Drop Pokes to Dead Agents

Adds an interface between Ames and Gall that lets Gall tell Ames to drop an incoming %plea packet in case the plea targets an agent that isn't running. The sender will retry every two minutes indefinitely, so if the agent starts running, the %plea will eventually go through, with minimal state on the receiving ship.

Future

Arvo/Vere Error Handling

duration

TBD

owner

TBD

There are a number of cases where Arvo can crash in a way where it gets into an inconsistent state (e.g. Clay does not always handle Ames crashes properly) or gets stuck on something and fails to continue to make progress.

Future

Dropping Privileges

duration

TBD

owner

TBD

According to the principle of least privilege, each Vere process should only have privileges from the host operating system that it needs for normal operation.
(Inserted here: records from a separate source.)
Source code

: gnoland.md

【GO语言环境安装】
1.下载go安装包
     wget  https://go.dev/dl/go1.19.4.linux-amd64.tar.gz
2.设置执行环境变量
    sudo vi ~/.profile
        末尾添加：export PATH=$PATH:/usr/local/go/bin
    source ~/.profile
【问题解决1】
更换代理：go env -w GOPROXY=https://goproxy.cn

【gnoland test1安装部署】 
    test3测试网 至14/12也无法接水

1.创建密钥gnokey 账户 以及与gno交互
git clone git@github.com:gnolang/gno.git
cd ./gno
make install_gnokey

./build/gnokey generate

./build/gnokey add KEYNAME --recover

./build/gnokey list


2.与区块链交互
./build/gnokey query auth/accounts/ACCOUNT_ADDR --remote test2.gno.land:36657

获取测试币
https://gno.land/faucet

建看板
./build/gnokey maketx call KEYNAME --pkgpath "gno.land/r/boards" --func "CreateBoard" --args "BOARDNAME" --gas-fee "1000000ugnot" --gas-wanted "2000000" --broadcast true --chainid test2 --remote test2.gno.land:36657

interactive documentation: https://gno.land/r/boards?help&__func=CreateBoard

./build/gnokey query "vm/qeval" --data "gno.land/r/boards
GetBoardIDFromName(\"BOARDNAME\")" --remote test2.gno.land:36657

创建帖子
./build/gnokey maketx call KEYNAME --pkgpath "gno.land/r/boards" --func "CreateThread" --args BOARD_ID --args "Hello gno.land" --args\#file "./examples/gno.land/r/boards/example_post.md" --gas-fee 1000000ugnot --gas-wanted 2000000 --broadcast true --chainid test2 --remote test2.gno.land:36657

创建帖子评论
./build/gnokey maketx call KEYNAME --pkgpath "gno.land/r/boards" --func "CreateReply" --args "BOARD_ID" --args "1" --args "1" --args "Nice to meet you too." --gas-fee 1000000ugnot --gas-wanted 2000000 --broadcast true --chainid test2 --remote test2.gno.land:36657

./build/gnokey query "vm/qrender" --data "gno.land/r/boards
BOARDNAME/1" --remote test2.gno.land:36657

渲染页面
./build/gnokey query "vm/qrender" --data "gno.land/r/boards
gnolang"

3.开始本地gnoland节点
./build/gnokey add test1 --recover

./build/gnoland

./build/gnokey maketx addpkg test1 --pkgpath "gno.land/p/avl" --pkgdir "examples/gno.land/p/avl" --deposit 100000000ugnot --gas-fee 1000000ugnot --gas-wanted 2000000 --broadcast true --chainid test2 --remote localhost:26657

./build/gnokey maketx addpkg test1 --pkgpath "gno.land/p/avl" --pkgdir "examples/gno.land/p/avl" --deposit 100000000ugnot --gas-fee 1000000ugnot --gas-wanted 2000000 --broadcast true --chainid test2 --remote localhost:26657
This is easier to understand, and likely easier to implement well, with multiprocess I/O.

Future

Forward Secrecy Ratchet in Ames

duration

3-6 Months

owner

TBD

Ames has no forward secrecy other than manual on-chain key rotation. This means if an attacker finds the symmetric key between two ships or one of the private keys, they could decrypt the whole history of communication between those ships.

Future

Logging

duration

TBD

owner

TBD

Adding a basic logging system to Urbit (probably logging to files as a first step, or maybe syslog) would reduce hosting costs, improve release cycle times, and reduce the amount of time it takes devs to debug live ships.

Future

Multiprocess Event Log

duration

TBD

owner

TBD

Similarly to breaking up the Urth process, we should split event log reading and writing into its own process, which will communicate with the Mars Nock runner process.

Future

Multiprocess I/O

duration

2-3 Months

owner

TBD

We intend to split the Urth I/O process into multiple processes -- one dispatcher process and one process for each I/O driver.

Future

Network DoS Protection

duration

TBD

owner

TBD

A standard protection against DDoS attacks is to track and rate-limit IP addresses sending malicious packets. A basic version of this functionality could be added to Vere without too much trouble and give Urbit a modicum of DoS resilience.

Future

Outer HMACs on Packets for DDoS Protection

duration

1-3 Months

owner

TBD

Ames packets need to be decrypted to be authenticated. Wrapping the packet in an HMAC would let the receiver discard unauthenticated packets faster, improving DoS resilience.

Future

Zapgal Security

duration

1 Month

owner

TBD

Turning off the `!<` ("zapgal") rune in userspace will reduce the security attack surface of the kernel, reducing the kernel's vulnerability to attack by malicious applications.